I had surgery a year ago to remove an endometrioma and my right ovary. I am 44, and have found out I have very bad estrogen dominance, and I am working with a doctor to try to balance my hormones, which I get reactions to. (Long story) Still working on it.
I have PTSD regarding the surgery, and I relive it all the time, and live in constant fear that I WILL get another cyst, tumor, or cancer.
I have an unusual question.
I have tried many message boards trying to find encouragement regarding estrogen dominance. All I read are horror stories. Is there anyone here who has or knows someone who has estrogen dominance and has NOT developed any serious health problems? Any GOOD news?
Any words of encouragement are appreciated!!!
Hi. I don't have this condition myself...but I wonder if you've been able to find out things you can do yourself in conjunction with the hormone therapy. Is this something that diet and aviodance of xenoestrogens might help? I'm sure many women suffer from this problem at some point and I have to think many of them have had successful treatments. Hopefully this is a condition you can try different things to see what may help you. Understandably you may have a serious condition and the trial and error of hormone therapy may be exhausting for you right now....hope my questions weren't offensive especially if they are way off base.
Sorry you are dealing with the PTSD from your surgery. I hope this will resolve for you in time. I suffered with this after my daughter was on life support as an infant. It took me 3 years to get over the fear and anxiety that I suffered on a daily basis. Maybe you could talk with a professional who can help you put your fears and anxiety in the proper context?
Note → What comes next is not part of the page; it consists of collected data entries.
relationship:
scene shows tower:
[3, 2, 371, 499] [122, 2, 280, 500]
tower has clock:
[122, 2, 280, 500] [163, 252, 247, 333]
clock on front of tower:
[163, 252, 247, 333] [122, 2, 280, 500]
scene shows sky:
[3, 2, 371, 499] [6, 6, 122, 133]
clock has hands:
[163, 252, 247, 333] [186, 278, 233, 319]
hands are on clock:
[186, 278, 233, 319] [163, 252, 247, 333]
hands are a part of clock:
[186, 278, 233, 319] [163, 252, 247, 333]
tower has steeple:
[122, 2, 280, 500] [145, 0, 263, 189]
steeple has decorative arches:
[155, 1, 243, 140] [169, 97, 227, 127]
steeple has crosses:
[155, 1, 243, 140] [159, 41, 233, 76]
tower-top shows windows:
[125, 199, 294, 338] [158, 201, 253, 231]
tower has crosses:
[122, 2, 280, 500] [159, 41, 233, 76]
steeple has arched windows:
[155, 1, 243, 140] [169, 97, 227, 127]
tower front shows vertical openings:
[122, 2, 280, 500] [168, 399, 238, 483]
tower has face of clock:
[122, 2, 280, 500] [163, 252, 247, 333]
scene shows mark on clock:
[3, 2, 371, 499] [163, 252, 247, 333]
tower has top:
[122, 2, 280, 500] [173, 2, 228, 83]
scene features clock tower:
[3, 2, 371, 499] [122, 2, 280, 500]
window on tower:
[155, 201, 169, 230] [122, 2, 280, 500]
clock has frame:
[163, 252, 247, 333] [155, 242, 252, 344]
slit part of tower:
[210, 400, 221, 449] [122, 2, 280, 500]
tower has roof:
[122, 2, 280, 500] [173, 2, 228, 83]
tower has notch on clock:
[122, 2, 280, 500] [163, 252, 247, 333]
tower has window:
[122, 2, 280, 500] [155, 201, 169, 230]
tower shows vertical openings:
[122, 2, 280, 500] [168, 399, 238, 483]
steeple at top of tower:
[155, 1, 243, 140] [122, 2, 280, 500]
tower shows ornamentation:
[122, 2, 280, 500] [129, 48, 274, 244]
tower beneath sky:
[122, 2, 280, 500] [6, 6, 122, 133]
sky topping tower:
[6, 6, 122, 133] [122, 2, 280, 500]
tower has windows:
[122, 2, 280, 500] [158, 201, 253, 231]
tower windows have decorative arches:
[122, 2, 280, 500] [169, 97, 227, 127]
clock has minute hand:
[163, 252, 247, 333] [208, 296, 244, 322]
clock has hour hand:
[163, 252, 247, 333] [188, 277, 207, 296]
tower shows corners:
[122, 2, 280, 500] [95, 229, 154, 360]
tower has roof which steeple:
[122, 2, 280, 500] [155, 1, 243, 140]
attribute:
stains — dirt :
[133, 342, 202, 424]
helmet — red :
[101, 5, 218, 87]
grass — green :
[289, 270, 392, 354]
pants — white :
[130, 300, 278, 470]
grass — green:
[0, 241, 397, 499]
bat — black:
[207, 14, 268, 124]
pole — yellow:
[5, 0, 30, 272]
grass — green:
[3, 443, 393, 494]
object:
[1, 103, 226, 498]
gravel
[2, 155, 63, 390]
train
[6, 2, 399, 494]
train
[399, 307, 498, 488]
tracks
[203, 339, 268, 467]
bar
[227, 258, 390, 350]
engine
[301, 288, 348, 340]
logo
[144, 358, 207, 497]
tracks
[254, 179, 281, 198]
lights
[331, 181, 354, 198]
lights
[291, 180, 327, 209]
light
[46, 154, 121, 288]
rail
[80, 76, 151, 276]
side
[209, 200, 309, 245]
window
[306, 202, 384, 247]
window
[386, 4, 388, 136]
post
At least you wouldn't have to suffer for years and you could possibly learn some great coping techniques to get through this tough time.
I hope someone out there who has gone through this has some great words of encouragement for you!!
Thank you for your kind words. I am searching now for a therapist that can help me with this. I don't have one yet, I do have a regular therapist, but it has become obvious that she has no idea how to treat PTSD. So, I cry all the time, and live in constant fear.
I am glad that you got help for your fears, and that your daughter is okay.
Your questions aren't offensive at all, and I appreciate your concern. I have looked at all those things and addressed them with my doctor, but they aren't enough in themselves to help the estrogen dominance I have. I need to tolerate hormone therapy, and I don't so far.
I learned how to deal with my anxiety and issues alone. Was not fun and it would have been much better to go to someone who could have helped me learn how to process the anxiety quicker than I did on my own. I will say that I am grateful that I did go through it and I learned alot about myself and the power of the mind...it just would have been nice to learn the techniques early on in my suffering. Fortunately I do have a very supportive family and friends and just having their company helped tremendously. I know they helped me find the strength I needed during my lowest days. And I did sing two Christian songs over and over in my head...certainly was a healthy way to redirect my thoughts.
Sounds like you are focusing so much on fear that it is consuming your life. Just know that the fear itself or the anxiety won't hurt you. You will be ok. It is normal to be fearful of something that caused you much grief. One thing you can do is talk to your doctor who did the surgery and explain your fears. He/she may be able to calm your nerves by coming up with another plan should you ever need the surgery again. Sometimes just a change in pain meds or other drugs used during the surgery can help make the next time better. If you had more physical problems from the surgery like a bad recovery or other complication you and your doctor should be able to discuss how to be better prepared for next time if there is one. Right now just try to focus on what you have to deal with and don't put so much worry in something that may not ever happen. You've got enough on your plate trying to get your hormones straight (which could be part of what's contributing to your emotional state). Have faith that you and you doctor will find a good solution to make you feel much better even though it may take some time.
It is consuming my life, I feel as if I have a cloud of doom over my head now, it is inevitable. My gyn is of no use, she predicts I WILL have this again, and doesn't understand why I should be this upset. I can't find a good GYN. My hormone doctor is working with me, but I don't know if that will ever get worked out.
I can't even read a book, I feel like, what is the point, my health will be ruined again soon anyway. That's bad. I am searching for a therapist who works with PTSD, but don't have one yet. In the meantime, it is all I think about.
It is good that you were able to make progress on your anxiety issues, and that you have your faith to sustain you. I don't have any faith, and the only support I have is my husband, whom I am grateful for, but I don't have a large support system of people. Just me, hubby and my beloved cat. And the thoughts in my head that won't leave me alone.